Cet état d’esprit ethnique domine largement et avec acuité la « communauté » où existe un multi-nationalisme et où chaque composante tient à affirmer sa propre spécificité et rejette de facto les conditions de réalisation d’une telle « communauté » dont elle se revendique tout en continuant à le clamer en toute occasion dans une logique totalement absurde. Majoritairement chaque composante amazigh a pour référence dominante son appartenance étatique que de l’appartenance à Tamazgha, cet espace, royaume idéal, cité des amazighs comme c’est décrit dans la littérature militante.

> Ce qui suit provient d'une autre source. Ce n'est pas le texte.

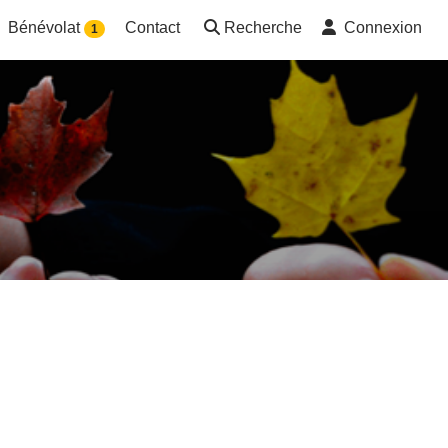
Bénévolat
Contact
Recherche
Connexion
1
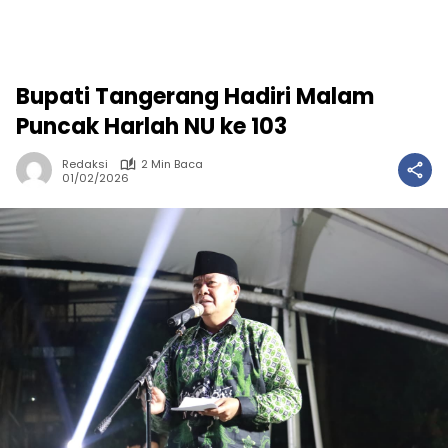
Bupati Tangerang Hadiri Malam
Puncak Harlah NU ke 103
Redaksi
2 Min Baca
01/02/2026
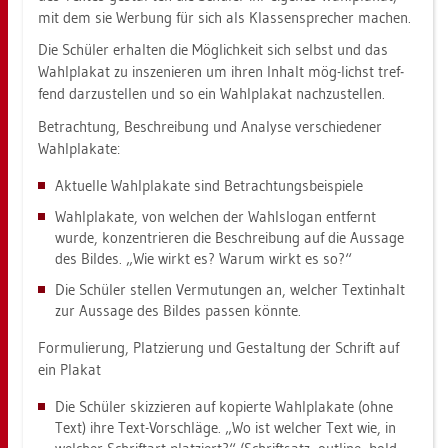
mit dem sie Wer­bung für sich als Klas­sen­spre­cher ma­chen.
Die Schü­ler er­hal­ten die Mög­lich­keit sich selbst und das
Wahl­pla­kat zu in­sze­nie­ren um ihren In­halt mög-lichst tref­
fend dar­zu­stel­len und so ein Wahl­pla­kat nach­zu­stel­len.
Be­trach­tung, Be­schrei­bung und Ana­ly­se ver­schie­de­ner
Wahl­pla­ka­te:
Ak­tu­el­le Wahl­pla­ka­te sind Be­trach­tungs­bei­spie­le
Wahl­pla­ka­te, von wel­chen der Wahl­slo­gan ent­fernt
wurde, kon­zen­trie­ren die Be­schrei­bung auf die Aus­sa­ge
des Bil­des. „Wie wirkt es? Warum wirkt es so?“
Die Schü­ler stel­len Ver­mu­tun­gen an, wel­cher Textin­halt
zur Aus­sa­ge des Bil­des pas­sen könn­te.
For­mu­lie­rung, Plat­zie­rung und Ge­stal­tung der Schrift auf
ein Pla­kat
Die Schü­ler skiz­zie­ren auf ko­pier­te Wahl­pla­ka­te (ohne
Text) ihre Text-Vor­schlä­ge. „Wo ist wel­cher Text wie, in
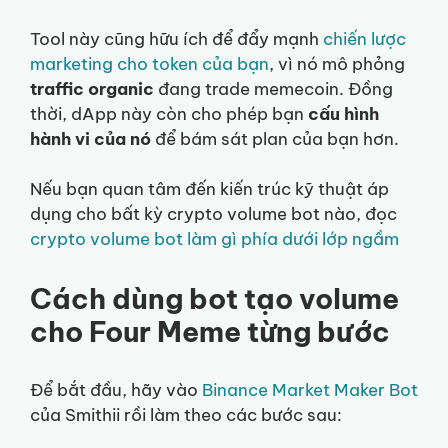
Tool này cũng hữu ích để đẩy mạnh
chiến lược
marketing cho token của bạn
, vì nó mô phỏng
traffic organic
đang trade memecoin. Đồng
thời, dApp này còn cho phép bạn
cấu hình
hành vi của nó
để bám sát plan của bạn hơn.
Nếu bạn quan tâm đến kiến trúc kỹ thuật áp
dụng cho bất kỳ crypto volume bot nào, đọc
crypto volume bot làm gì phía dưới lớp ngầm
Cách dùng bot tạo volume
cho Four Meme từng bước
Để bắt đầu, hãy vào
Binance Market Maker Bot
của Smithii rồi làm theo các bước sau:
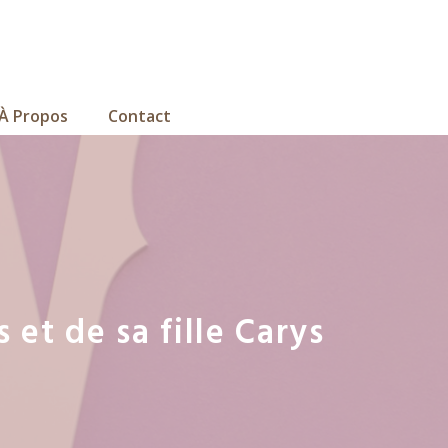
À Propos
Contact
et de sa fille Carys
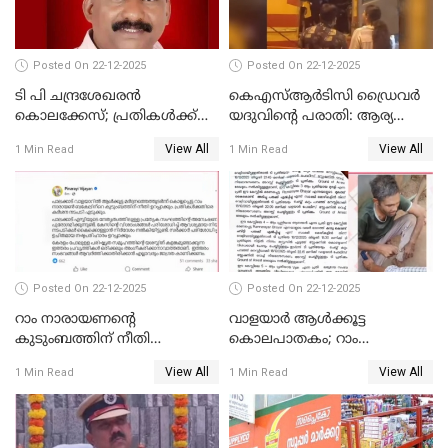
വിഷ്ണുപുരം ചന്ദ്രശേഖരൻ
Posted On 22-12-2025
Posted On 22-12-2025
ടി പി ചന്ദ്രശേഖരന്‍
കെഎസ്ആർടിസി ഡ്രൈവർ
കൊലക്കേസ്; പ്രതികള്‍ക്ക്
യദുവിന്റെ പരാതി: ആര്യ
വീണ്ടും പരോള്‍
രാജേന്ദ്രനും സച്ചിൻ ദേവിനും
View All
View All
1 Min Read
1 Min Read
കോടതി നോട്ടീസ്
Posted On 22-12-2025
Posted On 22-12-2025
റാം നാരായണന്റെ
വാളയാർ ആൾക്കൂട്ട
കുടുംബത്തിന് നീതി
കൊലപാതകം; റാം
ഉറപ്പാക്കും; പിണറായി
നാരായണൻ നേരിട്ടത് ക്രൂര
View All
View All
1 Min Read
1 Min Read
വിജയന്‍
പീഡനം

Je dirai même, dans une certaine limite, que l’antagonisme légendaire entretenue par le nationalisme absurde algérien et marocain est reproduit à l’identique consciemment ou inconsciemment au niveau du dit « mouvement amazigh » Sans parler de la gouvernance associative la caractérisant, monarchiste, absolue et héréditaire parfois, et où l’on ne connaît pas l’alternance.

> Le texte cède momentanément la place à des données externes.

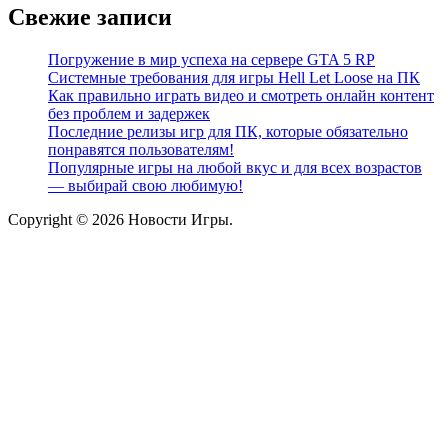
Свежие записи
Погружение в мир успеха на сервере GTA 5 RP
Системные требования для игры Hell Let Loose на ПК
Как правильно играть видео и смотреть онлайн контент
без проблем и задержек
Последние релизы игр для ПК, которые обязательно
понравятся пользователям!
Популярные игры на любой вкус и для всех возрастов
— выбирай свою любимую!
Copyright © 2026 Новости Игры.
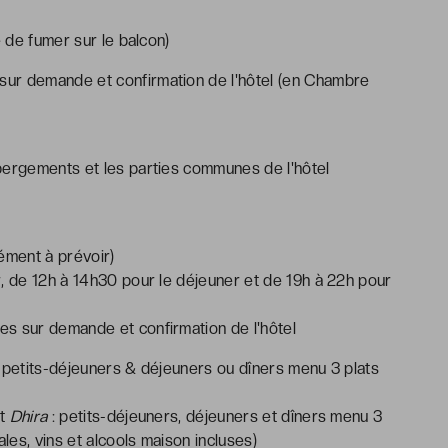
de fumer sur le balcon)
 sur demande et confirmation de l'hôtel (en Chambre
bergements et les parties communes de l'hôtel
ément à prévoir)
r, de 12h à 14h30 pour le déjeuner et de 19h à 22h pour
s sur demande et confirmation de l'hôtel
 petits-déjeuners & déjeuners ou dîners menu 3 plats
nt
Dhira
: petits-déjeuners, déjeuners et dîners menu 3
ales, vins et alcools maison incluses)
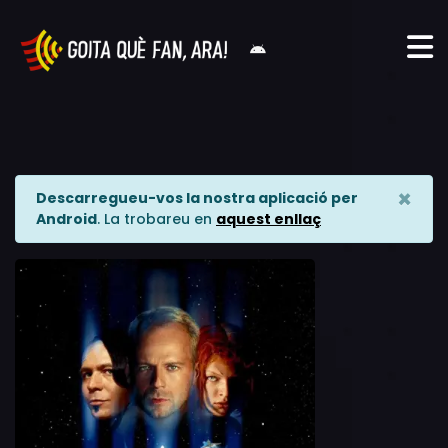
×
Descarregueu-vos la nostra aplicació per
Android
. La trobareu en
aquest enllaç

Pour conclure sur un ton optimiste, je dirai qu’on doit faire un examen approfondi de nos propres démarches, arrêtons de refuser de prendre en compte la réalité, on se doit de questionner et déconstruire les formes et les logiques actuelles qui sous-tendent nos engagements associatifs et la mobilisation collective et militante afin de ressortir nos faiblesses et identifier les démarches que nous nous devons de mettre en place pour renforcer nos combats.